The significant point to note is that out of 141 blinds 95 cases (67.38%) were treatable, again the largest incidence being of cataract, Out of 76 cases of cataract 69 (90.7%) were treatable [Table 4]. In contrast trachoma is responsible for the highest incidence of untreatable.
The incidence of complete bilateral blindness is very high in our population survey as compared to the incidence in Europe and North America. According to our study the incidence is 11.6 per thousand in contrast to 0.2 per thousand in advanced countries. But a persual of the causes of blindness show that i n our survey 53% of blindness was caused due to senile cataract which is treatable as compared to 20% in Britain.
In England 47% of the blindness is caused due to senile macular lesions, myopic choric retinal atrophy, diabetic retinopathy retinitis pigmentosa and allied conditions which are non-treatable.
Glaucoma is responsible for 12.7% blindness in England. Whereas in our study 10.6% of blindness is caused due to glaucoma, which is not very different. Another major cause of blindness in our study is trachoma, responsible for 14.1% blindness which is almost non-existent in western countries.
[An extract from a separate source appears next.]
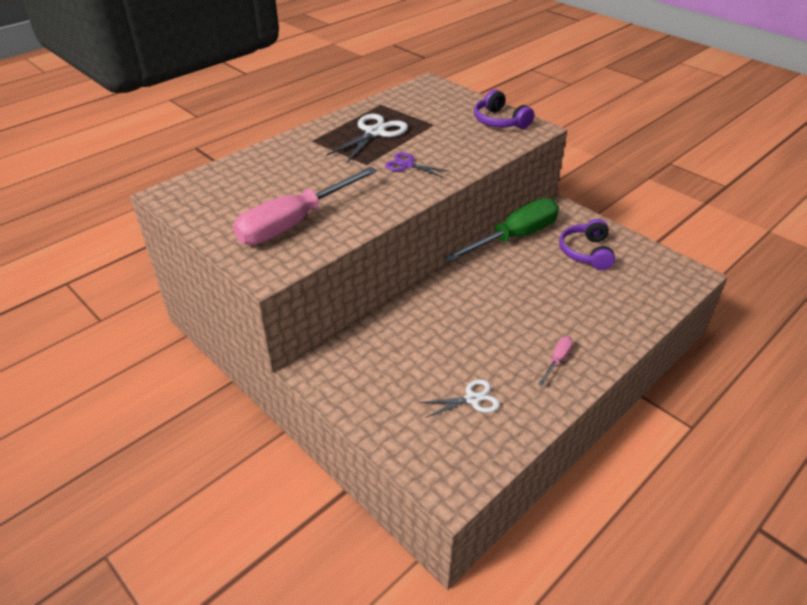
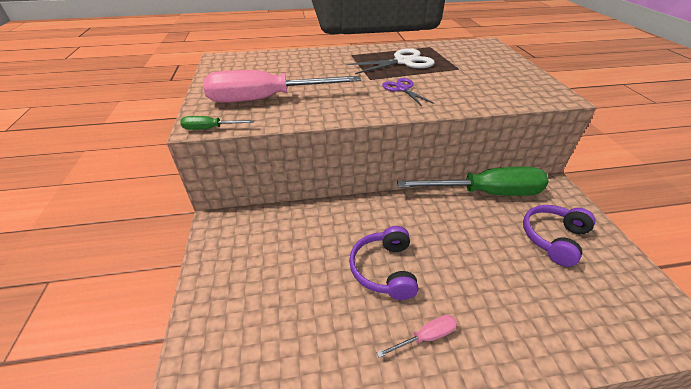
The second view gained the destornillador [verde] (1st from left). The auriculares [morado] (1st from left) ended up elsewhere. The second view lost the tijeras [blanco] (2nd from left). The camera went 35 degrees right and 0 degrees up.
The higher incidence of cataract in our survey is probably because of climatic conditions and early senile changes and the higher incidence of macular and other retinal involvement in western world is because of increased arteriosclerosis and much longer life span.
The analysis of the causes of blindness shows that out of a total of 141 blind, 95 cases were suffering from treatable blindness which is very significant and with proper planning and treatment almost two third of our blindness rate can be easily eliminated.
In the survey carried out involving 5915 persons to evaluate the state of blindness in rural India it was concluded that the incidence of blindness in India is very high being 11.6 per thousand, but the analysis of the aetiological causes revealed that approximately two third of the blind population suffers from the treatable causes and with proper planning and resources we can reduce the blindness rate in India considerably.